Installation costs typically range from $2.00 to $4.00 per watt, with residential systems costing more, and varying more, on average than non-residential and utility-scale systems.10
The economic benefit of solar power tends to be greater in states with higher average electricity prices. Mainland U.S. electricity prices range from a high of 16.73 cents per kWh in New England, to a low of 8.48 cents per kWh in the West South Central Division of the U.S. Some of the highest prices for electricity can be found in populous states such as California, New York, and New Jersey, while prices are highest in Hawaii, at 26.81 cents per kWh. As of September, average electricity prices for 2015 were 10.51 cents per kWh nationwide. Due to the increased economic benefits of solar in states with traditionally expensive electricity, nearly all of the high-rate states have seen significant solar development in recent years.
State and local policies and incentives can differentiate solar development among states. Chief among these are net metering and interconnection. A majority of states offer net metering, which allows owners of residential and commercial solar energy systems to sell excess power back to the utility. For most states, customers can sell the excess power back to the utility at the retail electricity rate. For other states, such as Hawaii and Nevada, excess power is credited at a lower wholesale rate, decreasing investment return on solar installations in those areas. States may also have aggregate system caps, meaning that utilities will only purchase a fixed amount of distributed power in a given year. Finally, there may be interconnection charges or fees for hooking distributed power up to the grid. Almost half (22) of all states received an “A” or “B” grade for net metering and interconnection as shown in the table on the next page.

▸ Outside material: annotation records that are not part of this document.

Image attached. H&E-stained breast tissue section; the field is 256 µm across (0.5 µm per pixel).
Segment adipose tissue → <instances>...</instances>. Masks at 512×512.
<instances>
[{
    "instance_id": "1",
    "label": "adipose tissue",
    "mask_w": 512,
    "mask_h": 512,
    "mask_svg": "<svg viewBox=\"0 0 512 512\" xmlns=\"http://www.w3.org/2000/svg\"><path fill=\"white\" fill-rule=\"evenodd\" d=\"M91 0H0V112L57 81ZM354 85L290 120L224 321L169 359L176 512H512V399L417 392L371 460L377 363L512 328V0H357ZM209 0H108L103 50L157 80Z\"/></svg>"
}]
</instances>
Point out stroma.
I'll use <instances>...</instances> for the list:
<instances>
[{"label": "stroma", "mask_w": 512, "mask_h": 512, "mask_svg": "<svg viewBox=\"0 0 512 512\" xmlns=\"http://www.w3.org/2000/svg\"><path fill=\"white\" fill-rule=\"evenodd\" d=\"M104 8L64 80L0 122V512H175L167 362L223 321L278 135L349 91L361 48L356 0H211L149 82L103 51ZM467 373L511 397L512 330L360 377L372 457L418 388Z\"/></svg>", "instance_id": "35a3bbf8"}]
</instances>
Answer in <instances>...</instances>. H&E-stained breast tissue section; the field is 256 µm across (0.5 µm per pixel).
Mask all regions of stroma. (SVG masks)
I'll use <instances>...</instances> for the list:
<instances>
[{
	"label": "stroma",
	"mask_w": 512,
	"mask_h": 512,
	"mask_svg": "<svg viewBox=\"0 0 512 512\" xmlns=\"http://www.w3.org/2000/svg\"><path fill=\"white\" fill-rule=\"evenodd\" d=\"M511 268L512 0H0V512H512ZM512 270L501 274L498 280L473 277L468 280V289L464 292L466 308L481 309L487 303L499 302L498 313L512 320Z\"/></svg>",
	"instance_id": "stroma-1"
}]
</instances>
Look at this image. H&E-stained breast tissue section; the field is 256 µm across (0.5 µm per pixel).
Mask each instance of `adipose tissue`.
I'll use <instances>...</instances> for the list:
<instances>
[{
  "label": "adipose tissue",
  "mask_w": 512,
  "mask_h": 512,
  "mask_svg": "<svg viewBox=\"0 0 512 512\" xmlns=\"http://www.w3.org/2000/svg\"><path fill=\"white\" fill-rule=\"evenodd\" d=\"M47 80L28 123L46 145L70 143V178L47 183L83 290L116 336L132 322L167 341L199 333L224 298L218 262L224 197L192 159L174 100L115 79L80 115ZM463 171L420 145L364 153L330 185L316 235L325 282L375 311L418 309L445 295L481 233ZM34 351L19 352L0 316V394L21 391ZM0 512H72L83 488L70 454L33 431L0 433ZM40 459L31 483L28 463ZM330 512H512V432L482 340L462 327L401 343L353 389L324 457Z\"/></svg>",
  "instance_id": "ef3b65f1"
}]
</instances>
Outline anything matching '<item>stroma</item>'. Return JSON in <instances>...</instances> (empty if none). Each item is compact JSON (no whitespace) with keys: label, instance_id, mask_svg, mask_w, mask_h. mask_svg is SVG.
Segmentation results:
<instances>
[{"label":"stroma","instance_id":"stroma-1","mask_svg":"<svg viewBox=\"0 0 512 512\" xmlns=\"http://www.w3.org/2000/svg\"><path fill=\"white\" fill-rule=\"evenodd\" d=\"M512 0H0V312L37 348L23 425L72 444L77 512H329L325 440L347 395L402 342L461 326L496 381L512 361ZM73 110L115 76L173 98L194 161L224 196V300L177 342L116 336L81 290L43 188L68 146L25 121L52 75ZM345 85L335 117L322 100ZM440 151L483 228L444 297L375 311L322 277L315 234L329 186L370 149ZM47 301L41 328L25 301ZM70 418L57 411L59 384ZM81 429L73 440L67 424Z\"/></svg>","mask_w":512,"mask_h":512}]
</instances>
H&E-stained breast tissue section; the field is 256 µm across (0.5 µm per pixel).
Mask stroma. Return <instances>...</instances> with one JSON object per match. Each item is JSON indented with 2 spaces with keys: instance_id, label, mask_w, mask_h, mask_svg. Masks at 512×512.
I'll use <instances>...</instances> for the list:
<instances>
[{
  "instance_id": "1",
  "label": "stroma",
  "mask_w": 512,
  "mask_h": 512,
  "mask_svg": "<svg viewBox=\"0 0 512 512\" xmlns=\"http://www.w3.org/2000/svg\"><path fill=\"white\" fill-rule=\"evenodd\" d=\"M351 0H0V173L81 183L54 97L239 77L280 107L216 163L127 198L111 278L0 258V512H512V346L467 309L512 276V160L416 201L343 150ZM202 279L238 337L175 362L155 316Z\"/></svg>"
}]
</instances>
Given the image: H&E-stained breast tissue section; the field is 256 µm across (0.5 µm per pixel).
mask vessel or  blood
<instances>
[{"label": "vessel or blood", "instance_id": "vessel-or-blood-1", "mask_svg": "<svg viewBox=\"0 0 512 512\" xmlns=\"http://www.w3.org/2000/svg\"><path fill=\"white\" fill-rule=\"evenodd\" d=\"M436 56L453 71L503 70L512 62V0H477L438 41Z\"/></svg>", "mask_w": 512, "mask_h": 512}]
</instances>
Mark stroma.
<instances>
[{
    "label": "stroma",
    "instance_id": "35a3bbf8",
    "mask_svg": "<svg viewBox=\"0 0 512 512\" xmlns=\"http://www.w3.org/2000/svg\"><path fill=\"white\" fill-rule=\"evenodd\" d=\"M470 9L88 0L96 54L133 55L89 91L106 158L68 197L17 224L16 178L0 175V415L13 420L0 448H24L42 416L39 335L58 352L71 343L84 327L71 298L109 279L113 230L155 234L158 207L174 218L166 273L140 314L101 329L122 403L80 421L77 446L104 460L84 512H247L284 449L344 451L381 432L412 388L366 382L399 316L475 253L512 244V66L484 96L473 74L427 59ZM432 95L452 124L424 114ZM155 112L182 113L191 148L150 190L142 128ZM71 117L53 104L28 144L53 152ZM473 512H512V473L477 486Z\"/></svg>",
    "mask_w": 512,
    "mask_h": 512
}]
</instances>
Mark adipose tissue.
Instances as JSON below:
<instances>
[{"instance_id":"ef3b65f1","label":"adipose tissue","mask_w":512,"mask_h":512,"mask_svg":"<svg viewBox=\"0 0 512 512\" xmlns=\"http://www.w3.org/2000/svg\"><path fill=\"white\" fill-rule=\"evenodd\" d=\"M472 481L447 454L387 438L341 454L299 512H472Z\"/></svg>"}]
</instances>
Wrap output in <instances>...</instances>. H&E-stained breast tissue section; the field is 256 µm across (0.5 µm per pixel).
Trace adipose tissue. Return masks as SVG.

There are numerous state incentives, such as rebates and tax credits, that encourage solar development. Such incentives are often influenced by broader goals for renewable portfolio standards (RPS) – in which case states commit to derive a specific percent of their power generation from renewable energy sources by a specified year. RPS designated renewable energy sources typically include hydro-electric, wind, solar (PV & thermal), biomass, and geothermal. States typically designate 15% to 30% of their electricity generation from renewable sources by a year in the relatively near future. Some states such as California, New York, Maine, and New Hampshire have set aggressive RPS goals that will help to drive solar development in those states for years to come.
There are policy developments related to technological changes that can differentiate solar power among states. Demand response tools, such as “automated load control, smart grid and smart metering, real-time pricing, and time-ofuse tariffs,” can provide flexibility for intermittent power sources, such as solar, to more efficiently meet demand.11 Efficient battery storage could further leverage these demand response tools. Additionally, the growing use of electric vehicles will increase demand for electricity. States that are quick to accommodate electric vehicles will experience a correlated growth in electricity demand, which may serve as an additional driver for increased solar development.